London, UK -- A recent report has revealed that, since its introduction in April 2010, the United Kingdom's renewable energy feed-in tariff has enjoyed record levels of success.
The latest official figures published by UK energy regulator Ofgem (PDF) show that an impressive 15,468 installations have registered to take part during the first six months.
The scheme, designed to promote the uptake of small-scale renewable electricity generation, has already paid out more than £2.5 million (around US $4 million) to applicants – with the subsidies proving particularly popular in the solar PV sector, which has accounted for the lion’s share (around 60%) of participants to date.
Solar has proved increasingly popular for several reasons. Firstly, prices for the technology have decreased, making it much more attractive for consumers. In addition, solar panels are now much more widely available across the country, meaning that people can buy them at their local DIY store and either hire a contractor or self-install, although it is important to remember that, in order to be eligible for the FiT, they must be installed by a company accredited under the Microgeneration Certification Scheme (MCS).
“Solar PV has become like any other household energy investment, like energy-efficient windows or insulation,” says David R. Jones, editor of Platts Renewable Energy Report.
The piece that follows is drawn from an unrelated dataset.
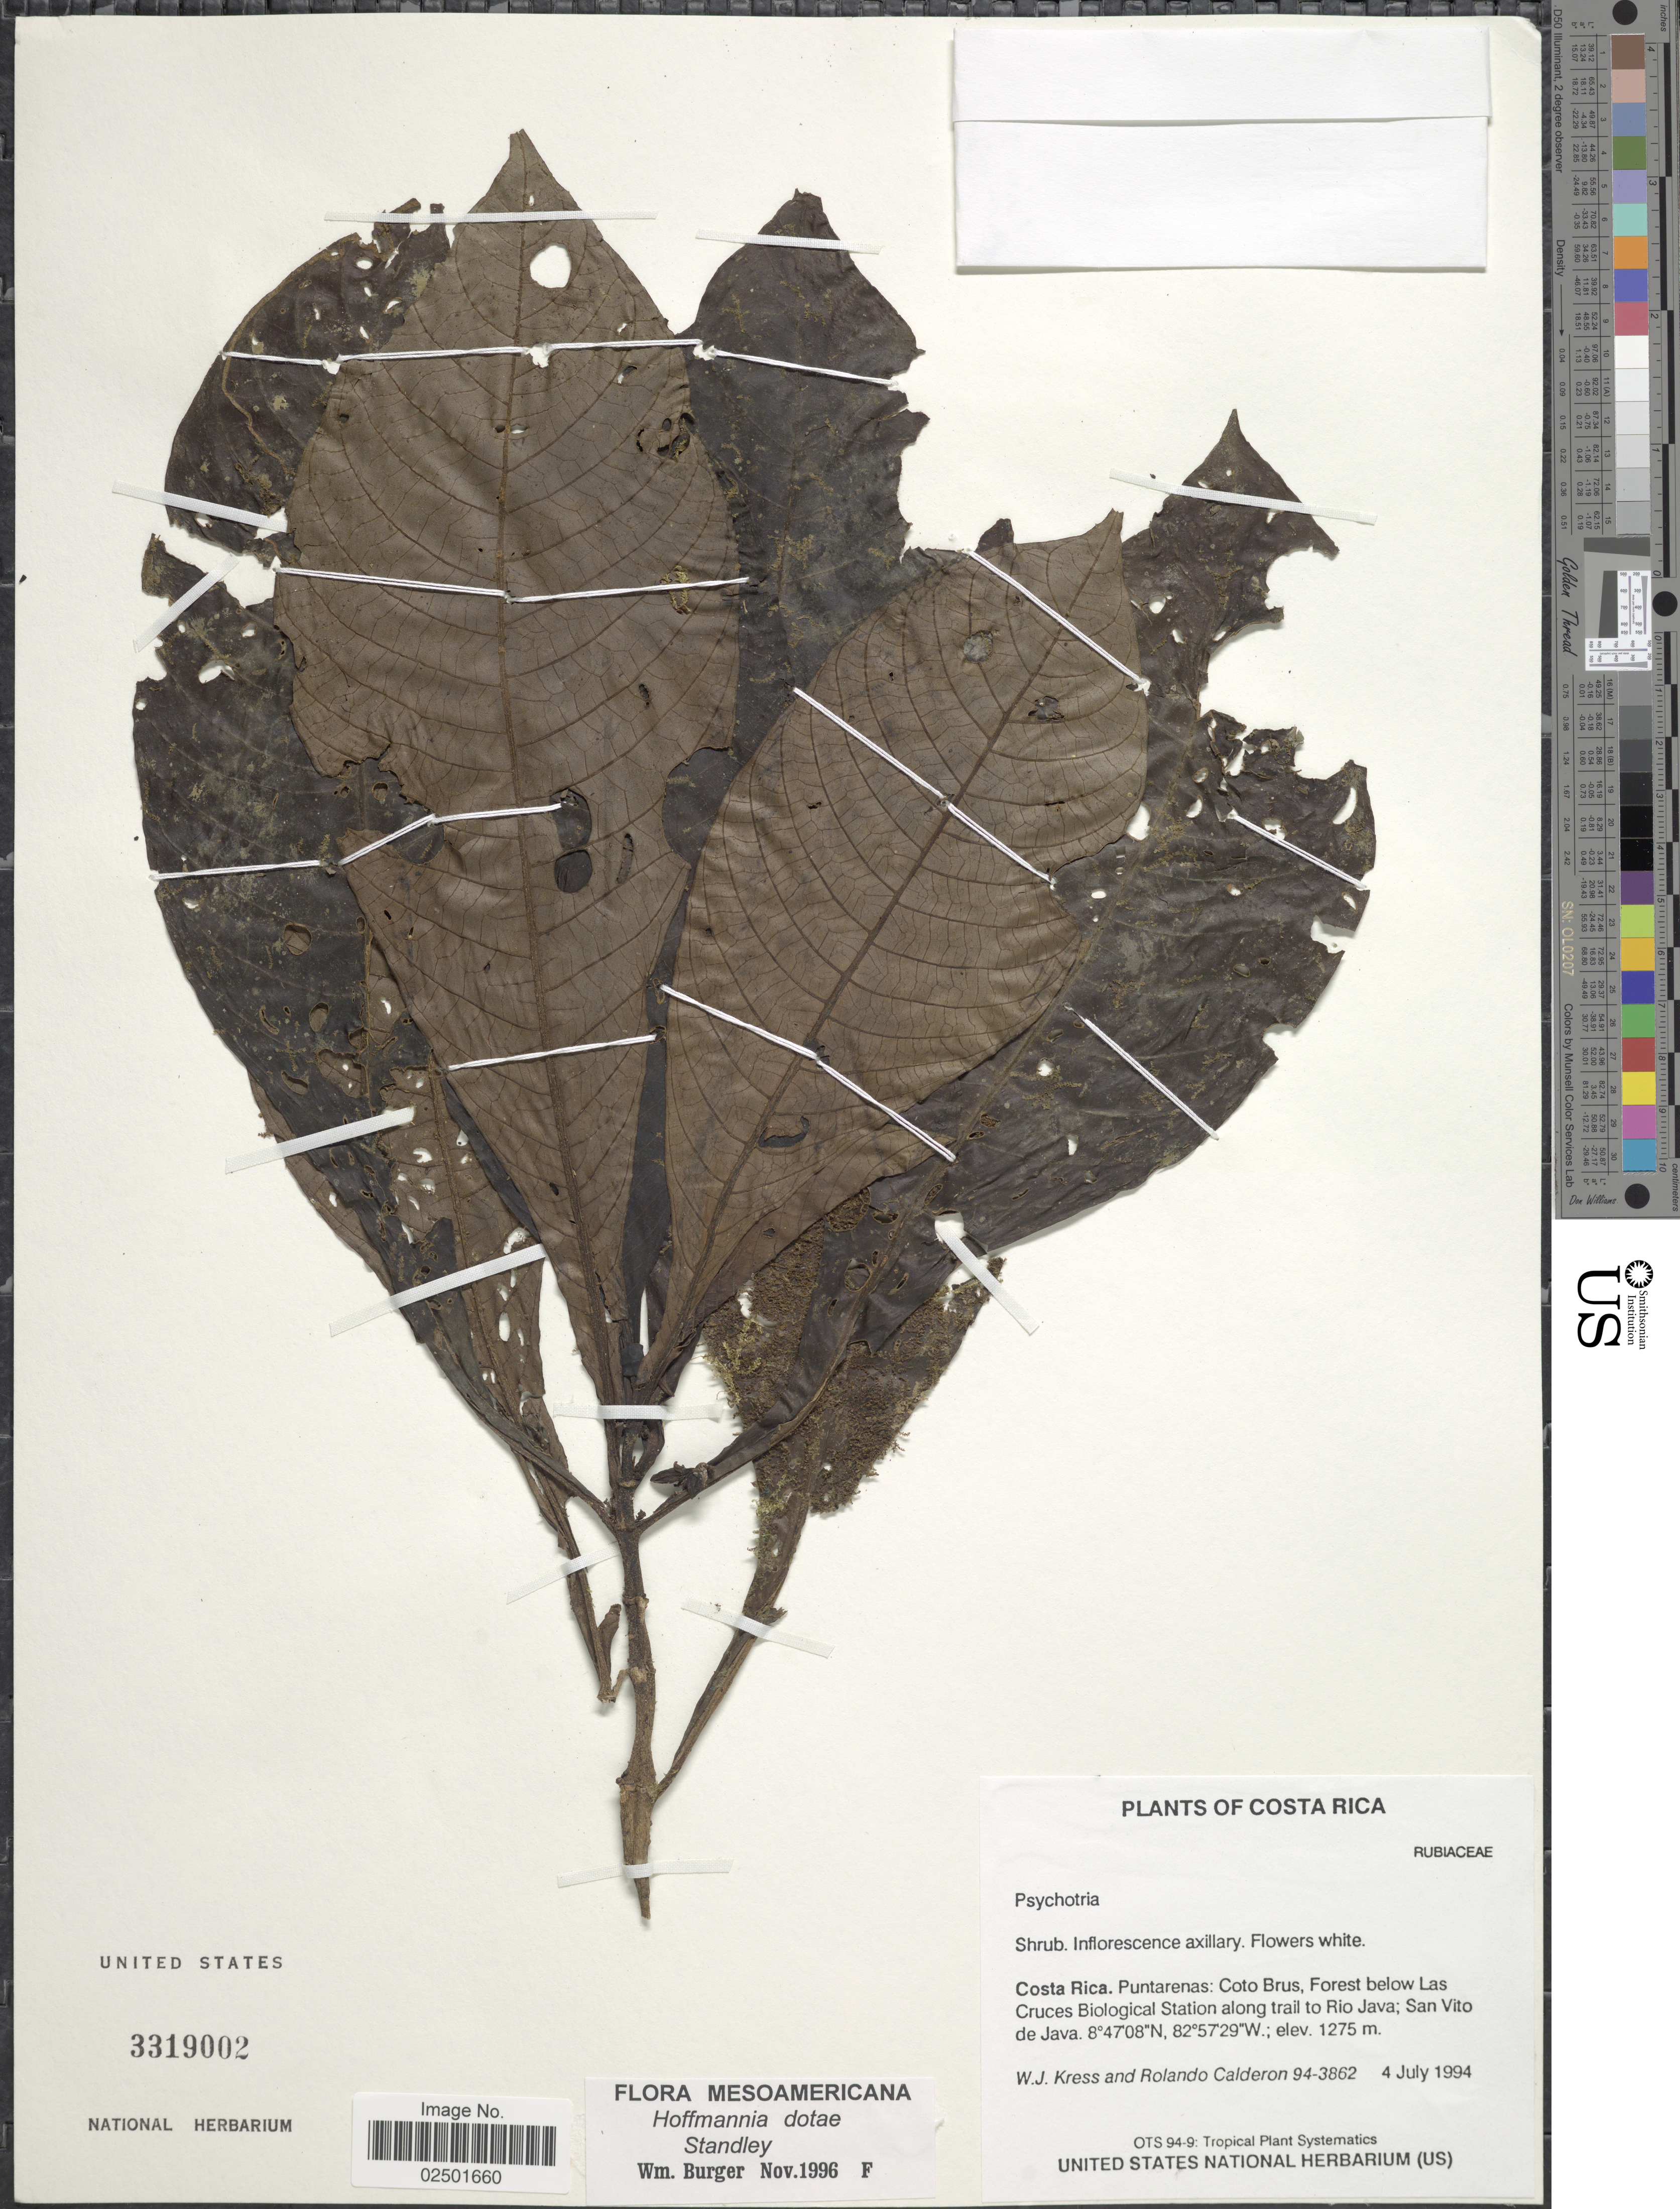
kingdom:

“What makes it especially attractive now is that, with the guaranteed rate of return [offered] by the FiT, you can sit down with a calculator and figure out roughly when the investment will pay for itself,” he adds.
However, amid a climate of global financial austerity, similar FiT schemes are being gradually reduced across Europe. In this light, it is perhaps likely that the UK will follow other countries, notably Germany and Spain, in scaling-back subsidies.
Many in the industry predict that FiTs will eventually be phased out as the various types of renewable energy approach grid parity – the price retail consumers pay for conventional energy – meaning that subsidies will no longer be necessary.
“Large-scale power plants, like offshore wind farms, and early-stage technologies, such as marine energy, will probably need some form of subsidy for some time to be viable,” says Jones.
“The key in phasing out FiTs – along with subsidies for conventional energy, which the International Energy Agency estimates far exceed renewables subsidies worldwide – is a gradual reduction in subsidies, to avoid any sudden shocks that would send investors fleeing, and to avoid retroactive cuts,” he adds.